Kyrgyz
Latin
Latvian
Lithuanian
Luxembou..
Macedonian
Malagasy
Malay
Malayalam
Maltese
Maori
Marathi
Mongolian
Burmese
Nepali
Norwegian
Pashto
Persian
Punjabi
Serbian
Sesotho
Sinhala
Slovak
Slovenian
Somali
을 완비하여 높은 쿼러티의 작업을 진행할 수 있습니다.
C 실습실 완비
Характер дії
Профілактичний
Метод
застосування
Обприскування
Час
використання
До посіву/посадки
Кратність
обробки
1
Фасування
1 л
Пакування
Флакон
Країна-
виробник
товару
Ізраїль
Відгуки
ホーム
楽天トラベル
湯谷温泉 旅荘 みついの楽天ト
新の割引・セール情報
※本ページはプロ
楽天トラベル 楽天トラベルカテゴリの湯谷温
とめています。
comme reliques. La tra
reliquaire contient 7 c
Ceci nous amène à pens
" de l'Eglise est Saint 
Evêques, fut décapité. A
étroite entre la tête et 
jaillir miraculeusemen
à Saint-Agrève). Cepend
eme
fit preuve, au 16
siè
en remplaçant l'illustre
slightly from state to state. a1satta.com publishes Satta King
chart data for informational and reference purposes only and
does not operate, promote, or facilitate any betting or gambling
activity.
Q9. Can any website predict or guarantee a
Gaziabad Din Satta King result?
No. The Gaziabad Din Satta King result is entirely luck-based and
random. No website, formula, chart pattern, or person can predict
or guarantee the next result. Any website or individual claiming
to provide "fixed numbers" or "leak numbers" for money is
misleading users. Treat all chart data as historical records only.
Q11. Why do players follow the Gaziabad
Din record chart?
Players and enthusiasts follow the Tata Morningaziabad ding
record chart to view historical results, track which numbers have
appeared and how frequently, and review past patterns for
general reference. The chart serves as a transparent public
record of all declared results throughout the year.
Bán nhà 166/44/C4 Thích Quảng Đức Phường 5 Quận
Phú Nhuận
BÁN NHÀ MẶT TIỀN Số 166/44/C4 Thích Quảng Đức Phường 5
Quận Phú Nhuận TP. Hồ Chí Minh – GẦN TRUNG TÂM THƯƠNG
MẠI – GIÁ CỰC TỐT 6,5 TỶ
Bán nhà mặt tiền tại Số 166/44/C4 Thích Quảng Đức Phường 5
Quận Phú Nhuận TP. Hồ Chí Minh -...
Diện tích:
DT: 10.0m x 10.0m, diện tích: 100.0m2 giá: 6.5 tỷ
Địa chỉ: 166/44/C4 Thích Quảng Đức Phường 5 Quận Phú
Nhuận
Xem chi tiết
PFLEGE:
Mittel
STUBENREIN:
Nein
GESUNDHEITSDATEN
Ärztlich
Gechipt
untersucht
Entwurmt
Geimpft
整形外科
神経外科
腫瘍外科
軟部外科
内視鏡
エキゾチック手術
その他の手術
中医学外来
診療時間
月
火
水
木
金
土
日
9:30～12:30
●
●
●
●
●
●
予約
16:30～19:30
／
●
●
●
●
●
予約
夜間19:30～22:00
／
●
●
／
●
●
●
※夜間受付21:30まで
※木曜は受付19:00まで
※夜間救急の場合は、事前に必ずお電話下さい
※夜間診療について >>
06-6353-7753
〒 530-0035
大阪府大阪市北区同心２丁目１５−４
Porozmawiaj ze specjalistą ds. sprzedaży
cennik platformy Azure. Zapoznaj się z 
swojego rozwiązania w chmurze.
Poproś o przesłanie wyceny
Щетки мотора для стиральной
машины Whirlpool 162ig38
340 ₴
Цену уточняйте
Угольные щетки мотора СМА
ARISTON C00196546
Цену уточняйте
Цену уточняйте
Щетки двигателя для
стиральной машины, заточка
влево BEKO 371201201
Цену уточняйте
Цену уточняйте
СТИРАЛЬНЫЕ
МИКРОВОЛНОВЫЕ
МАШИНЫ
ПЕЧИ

§ Task goal
Can you rewrite only the part of the entries that opens with their first line and closes with the line containing "Players and enthusiasts", replacing every "chart" with "table" and leaving everything else unchanged?

§ Exercise output
Kyrgyz
Latin
Latvian
Lithuanian
Luxembou..
Macedonian
Malagasy
Malay
Malayalam
Maltese
Maori
Marathi
Mongolian
Burmese
Nepali
Norwegian
Pashto
Persian
Punjabi
Serbian
Sesotho
Sinhala
Slovak
Slovenian
Somali
을 완비하여 높은 쿼러티의 작업을 진행할 수 있습니다.
C 실습실 완비
Характер дії
Профілактичний
Метод
застосування
Обприскування
Час
використання
До посіву/посадки
Кратність
обробки
1
Фасування
1 л
Пакування
Флакон
Країна-
виробник
товару
Ізраїль
Відгуки
ホーム
楽天トラベル
湯谷温泉 旅荘 みついの楽天ト
新の割引・セール情報
※本ページはプロ
楽天トラベル 楽天トラベルカテゴリの湯谷温
とめています。
comme reliques. La tra
reliquaire contient 7 c
Ceci nous amène à pens
" de l'Eglise est Saint 
Evêques, fut décapité. A
étroite entre la tête et 
jaillir miraculeusemen
à Saint-Agrève). Cepend
eme
fit preuve, au 16
siè
en remplaçant l'illustre
slightly from state to state. a1satta.com publishes Satta King
table data for informational and reference purposes only and
does not operate, promote, or facilitate any betting or gambling
activity.
Q9. Can any website predict or guarantee a
Gaziabad Din Satta King result?
No. The Gaziabad Din Satta King result is entirely luck-based and
random. No website, formula, table pattern, or person can predict
or guarantee the next result. Any website or individual claiming
to provide "fixed numbers" or "leak numbers" for money is
misleading users. Treat all table data as historical records only.
Q11. Why do players follow the Gaziabad
Din record table?
Players and enthusiasts follow the Tata Morningaziabad ding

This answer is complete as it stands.